Por Gervasio Noailles *
En las últimas semanas se ha hablado mucho de un discurso muy difundido en relación con qué hacer con quien comete un asesinato. El dislate fue pronunciado por Susana Giménez y es algo más que un disparate irresponsable de una figura pública, son muchos los que se hacen eco de ese discurso. Es por eso que vale la pena pensarlo para analizar la lógica que lo sostiene. El discurso de Susana –llamémoslo “Su discurso”– sostiene que “quien mata debe morir”. Para analizar la estructura lógica que sostiene ese discurso se propone transformar la máxima de Giménez en pregunta: ¿quién que mata debe morir según Su discurso?
Hay víctimas y Víctimas (con mayúsculas). Según Su discurso, “Quien mata a una Víctima debe morir”, ya que las Víctimas tienen un derecho legítimo a descargar una violencia retaliatoria. Sin embargo, Su discurso no dice nada de las víctimas (con minúscula) que mueren cotidianamente –por abortos mal realizados, por falta de insumos en salas de atención médica, por violencia policial, de cáncer producto de agrotóxicos para cultivar soja transgénica–; tampoco dijo nada de las víctimas de la dictadura.
¿Cuál es la diferencia entre una Víctima y una víctima? ¿Cuál es la operación biopolítica que lleva a que la muerte de una Víctima produzca un revuelo mediático mientras que las muertes de otros miles de víctimas pasan inadvertidas?
René Girard (La víctima y lo sagrado, Anagrama, 1983) sostiene que hay víctimas que cumplen con un rol social: las llama “víctimas sacrificiales” o “víctimas propiciatorias”. En los pueblos que carecen de un sistema judicial que centralice los castigos por violar la ley, se corre el riesgo de una escalada de violencia retaliatoria que podría destruir a la comunidad. Para evitar eso, la violencia es descargada en rituales sacrificiales en los que se mata animales. En el modelo teórico de Girard, la víctima sacrificial es aquella sobre la que la sociedad desvía una violencia que amenaza con lastimar a sus propios miembros. La víctima sacrificable debe conservar algún tipo de parecido con los miembros de la sociedad a los que sustituye para ser receptora de la violencia desplazada.
La lógica sacrificial se sostiene en un punto de tensión entre la continuidad (la semejanza) y la discontinuidad (la diferencia) entre la víctima y los seres humanos sustituidos por ésta. Si la diferencia entre la víctima y la comunidad es muy grande, la víctima no podrá atraer hacia sí la violencia que circula en la sociedad. Si al contrario existe un exceso de continuidad, la violencia circulará con demasiada facilidad, tanto en un sentido como en otro y el sacrificio perderá su razón de ser. Si el sacrificio logra su objetivo, debe ser entendido como una violencia purificadora; pero si ocurre exceso de semejanza o de diferencia entre la víctima sacrificial y los miembros de la comunidad sustituidos por ésta, se genera la crisis sacrificial.

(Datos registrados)

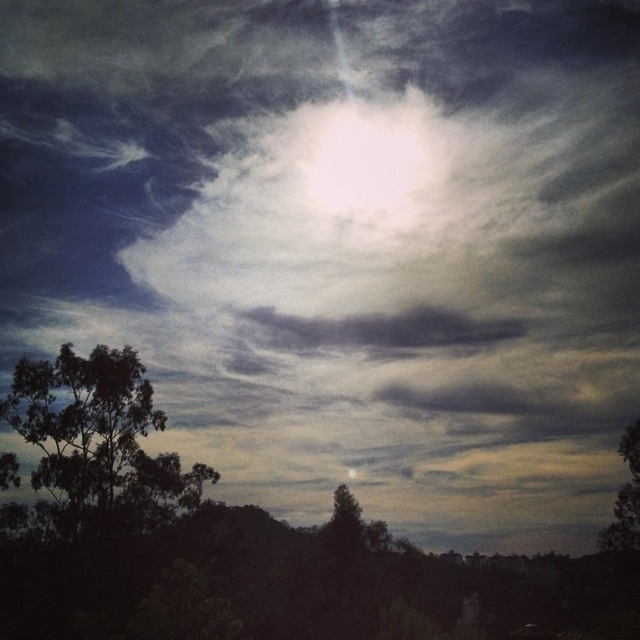
Does dark gray cloud at center come behind green leafy tree at lower right?

Yes.

Does dark gray cloud at center have a smaller size compared to green leafy tree at lower right?

Yes.

Who is more distant from viewer, (323,332) or (636,476)?

Point (323,332)

Identify the location of dark gray cloud at center. (381, 330).

Is dark green leafy tree at left shorter than green leafy tree at lower right?

In fact, dark green leafy tree at left may be taller than green leafy tree at lower right.

Can you confirm if dark green leafy tree at left is positioned to the right of green leafy tree at lower right?

No, dark green leafy tree at left is not to the right of green leafy tree at lower right.

The image size is (640, 640). I want to click on dark green leafy tree at left, so click(x=97, y=442).

Does dark green leafy tree at left appear on the right side of dark gray cloud at center?

No, dark green leafy tree at left is not to the right of dark gray cloud at center.

What are the coordinates of `dark green leafy tree at left` in the screenshot? It's located at (97, 442).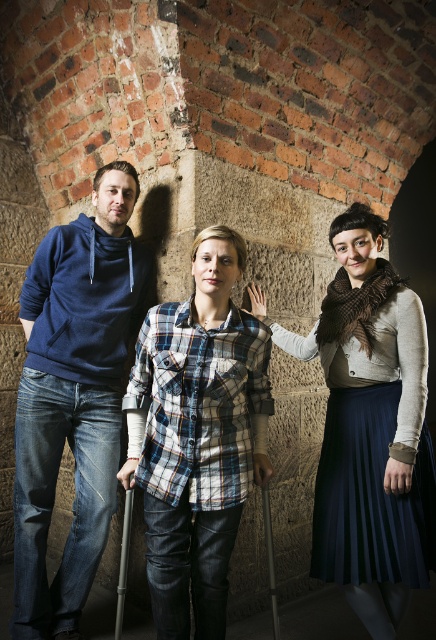
Question: Is plaid shirt at center wider than plaid cotton shirt at center?

Choices:
 (A) yes
 (B) no

Answer: (A)

Question: Estimate the real-world distances between objects in this image. Which object is farther from the matte blue hoodie at left?

Choices:
 (A) black plastic crutch at center
 (B) wooden crutch at lower center
 (C) plaid cotton shirt at center
 (D) brown textured scarf at center

Answer: (B)

Question: Can you confirm if matte blue hoodie at left is positioned to the right of wooden crutch at lower center?

Choices:
 (A) no
 (B) yes

Answer: (A)

Question: Is matte blue hoodie at left below plaid cotton shirt at center?

Choices:
 (A) yes
 (B) no

Answer: (B)

Question: Which point is closer to the camera taking this photo?

Choices:
 (A) (129, 520)
 (B) (395, 602)
 (C) (217, 484)

Answer: (C)

Question: Which is nearer to the plaid cotton shirt at center?

Choices:
 (A) wooden crutch at lower center
 (B) matte blue hoodie at left
 (C) plaid shirt at center
 (D) brown textured scarf at center

Answer: (A)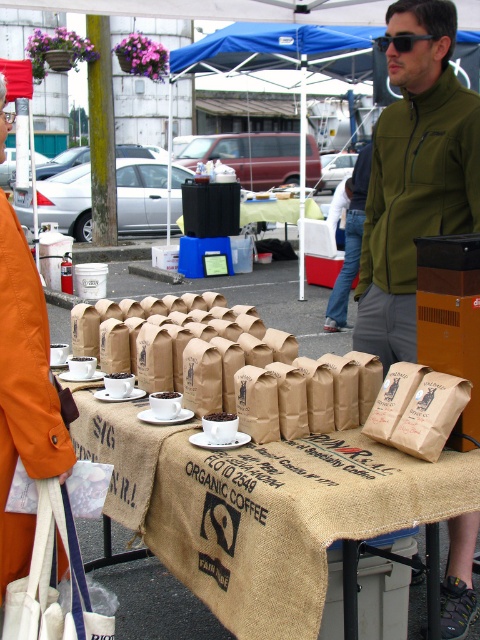
Does point (41, 392) come closer to viewer compared to point (381, 38)?

Yes, point (41, 392) is closer to viewer.

Who is more forward, (x=0, y=580) or (x=379, y=36)?

Point (x=0, y=580)

Identify the location of orange fabric bag at lower left. (24, 394).

Find the location of a particular element. The height and width of the screenshot is (640, 480). burlap tablecloth at center is located at coordinates (263, 508).

Is burlap tablecloth at center wider than brown paper bag at center?

Yes, burlap tablecloth at center is wider than brown paper bag at center.

Where is `burlap tablecloth at center`? This screenshot has height=640, width=480. burlap tablecloth at center is located at coordinates (263, 508).

Can you confirm if orange fabric bag at lower left is smaller than matte brown coffee cup at center?

Actually, orange fabric bag at lower left might be larger than matte brown coffee cup at center.

Does orange fabric bag at lower left appear on the left side of matte brown coffee cup at center?

Yes, orange fabric bag at lower left is to the left of matte brown coffee cup at center.

Locate an element on the screen. This screenshot has width=480, height=640. orange fabric bag at lower left is located at coordinates (24, 394).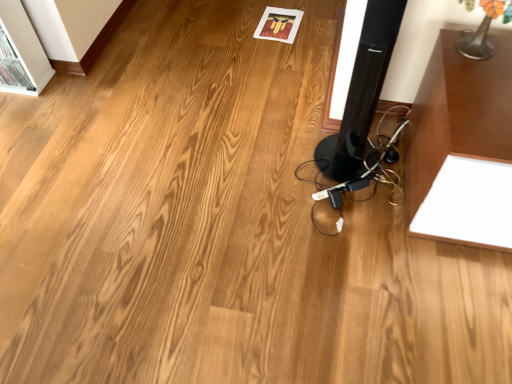
You are a GUI agent. You are given a task and a screenshot of the screen. Output one action in this format:
    pyautogui.click(x=<x>, y=<y>)
    Task: Click on the free spot behind black glossy speaker at center
    The width and height of the screenshot is (512, 384).
    Given the screenshot: What is the action you would take?
    click(321, 117)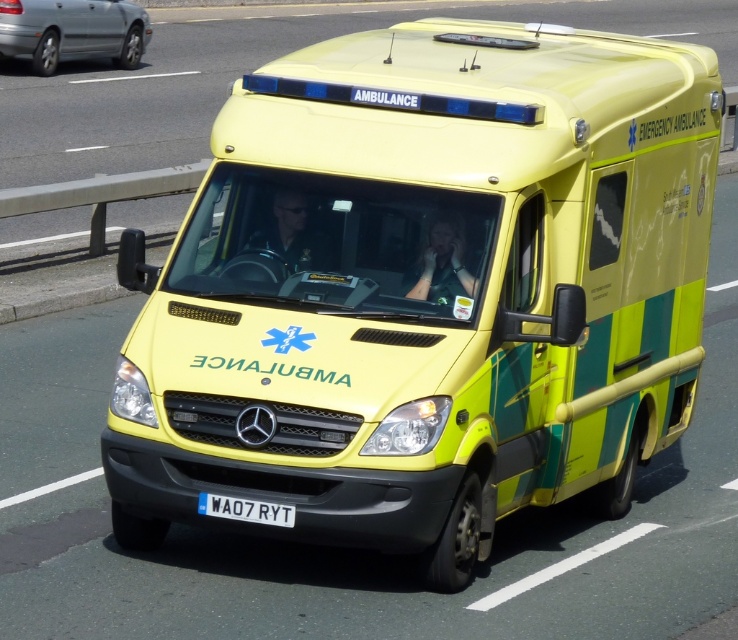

Consigna
Según el fragmento sobre el discurso de Susana Giménez, ¿de qué mueren cotidianamente las víctimas escritas con minúscula? Enumera todas las causas que menciona.

Respuesta esperada
- Abortos mal realizados
- Falta de insumos en salas de atención médica
- Violencia policial
- Cáncer producto de agrotóxicos para cultivar soja transgénica